Skip to contents

This function generates a kNN graph based on a given numeric matrix. Four different algorithms are implemented with different speed and accuracy trade-offs:

  • "hnsw" - Hierarchical Navigable Small Worlds vector search with slower index generation (which ammortises on larger data sets) and high precision.

  • "annoy" - Approximate Nearest Neighbours Oh Yeah algorithm, faster to index but querying on large data sets can be slow.

  • "nndescent" - Rust-based implementation of the PyNNDescent algorithm, a good all-rounder that performs well on very large data sets.

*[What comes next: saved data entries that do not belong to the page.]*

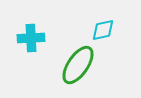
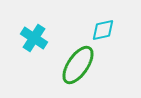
cyan cross: moved 3 px right; rotated 36 degrees clockwise
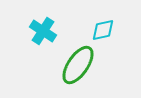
cyan cross: moved 9 px right, 7 px up
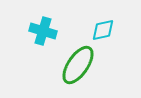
cyan cross: rotated 16 degrees counterclockwise
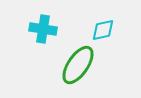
cyan cross: moved 2 px up; rotated 8 degrees counterclockwise
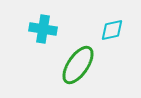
cyan diamond: moved 9 px right
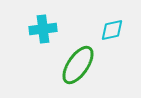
cyan cross: rotated 16 degrees counterclockwise
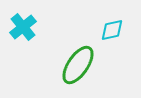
cyan cross: moved 20 px left, 2 px up; rotated 32 degrees counterclockwise
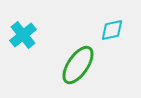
cyan cross: moved 8 px down
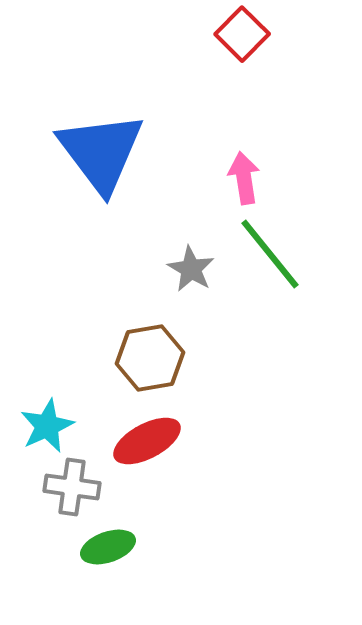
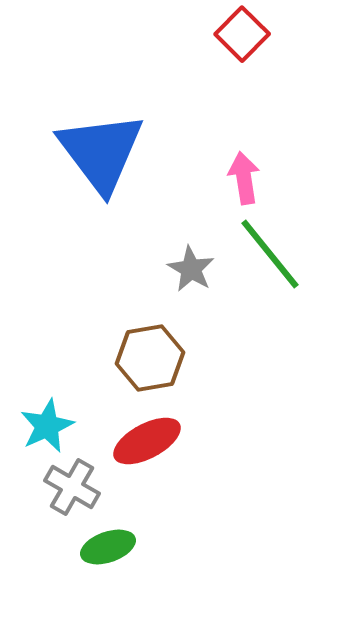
gray cross: rotated 22 degrees clockwise
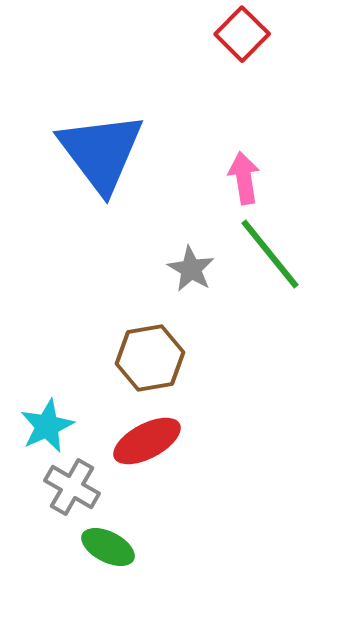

  • "balltree" - Ball tree structure for exact search with a configurable budget.

  • "ivf" - Inverted file index that leverages k-means clustering and probing a few of the clusters.

  • "exhaustive" - Exact nearest neighbour search.

Usage

generate_knn_graph(
  data,
  k,
  knn_method = c("kmknn", "hnsw", "annoy", "nndescent", "balltree", "ivf", "exhaustive"),
  nn_params = params_nn(),
  seed = 42L,
  .verbose = TRUE
)

Arguments

data

Numeric matrix. The embedding or feature matrix to compute neighbours on. Rows are observations, columns are features.

k

Integer. The number of nearest neighbours to compute.

knn_method

Character. The algorithm to use for nearest neighbour search. One of c("kmknn", "hnsw", "annoy", "nndescent", "balltree", "ivf", "exhaustive"). Defaults to "kmknn".

nn_params

List. Output of params_nn(). Controls algorithm-specific parameters.

seed

Integer. For reproducibility. Defaults to 42L.

.verbose

Boolean. Controls verbosity.

Value

A nearest neighbours class object with 1-indexed neighbour indices and distances.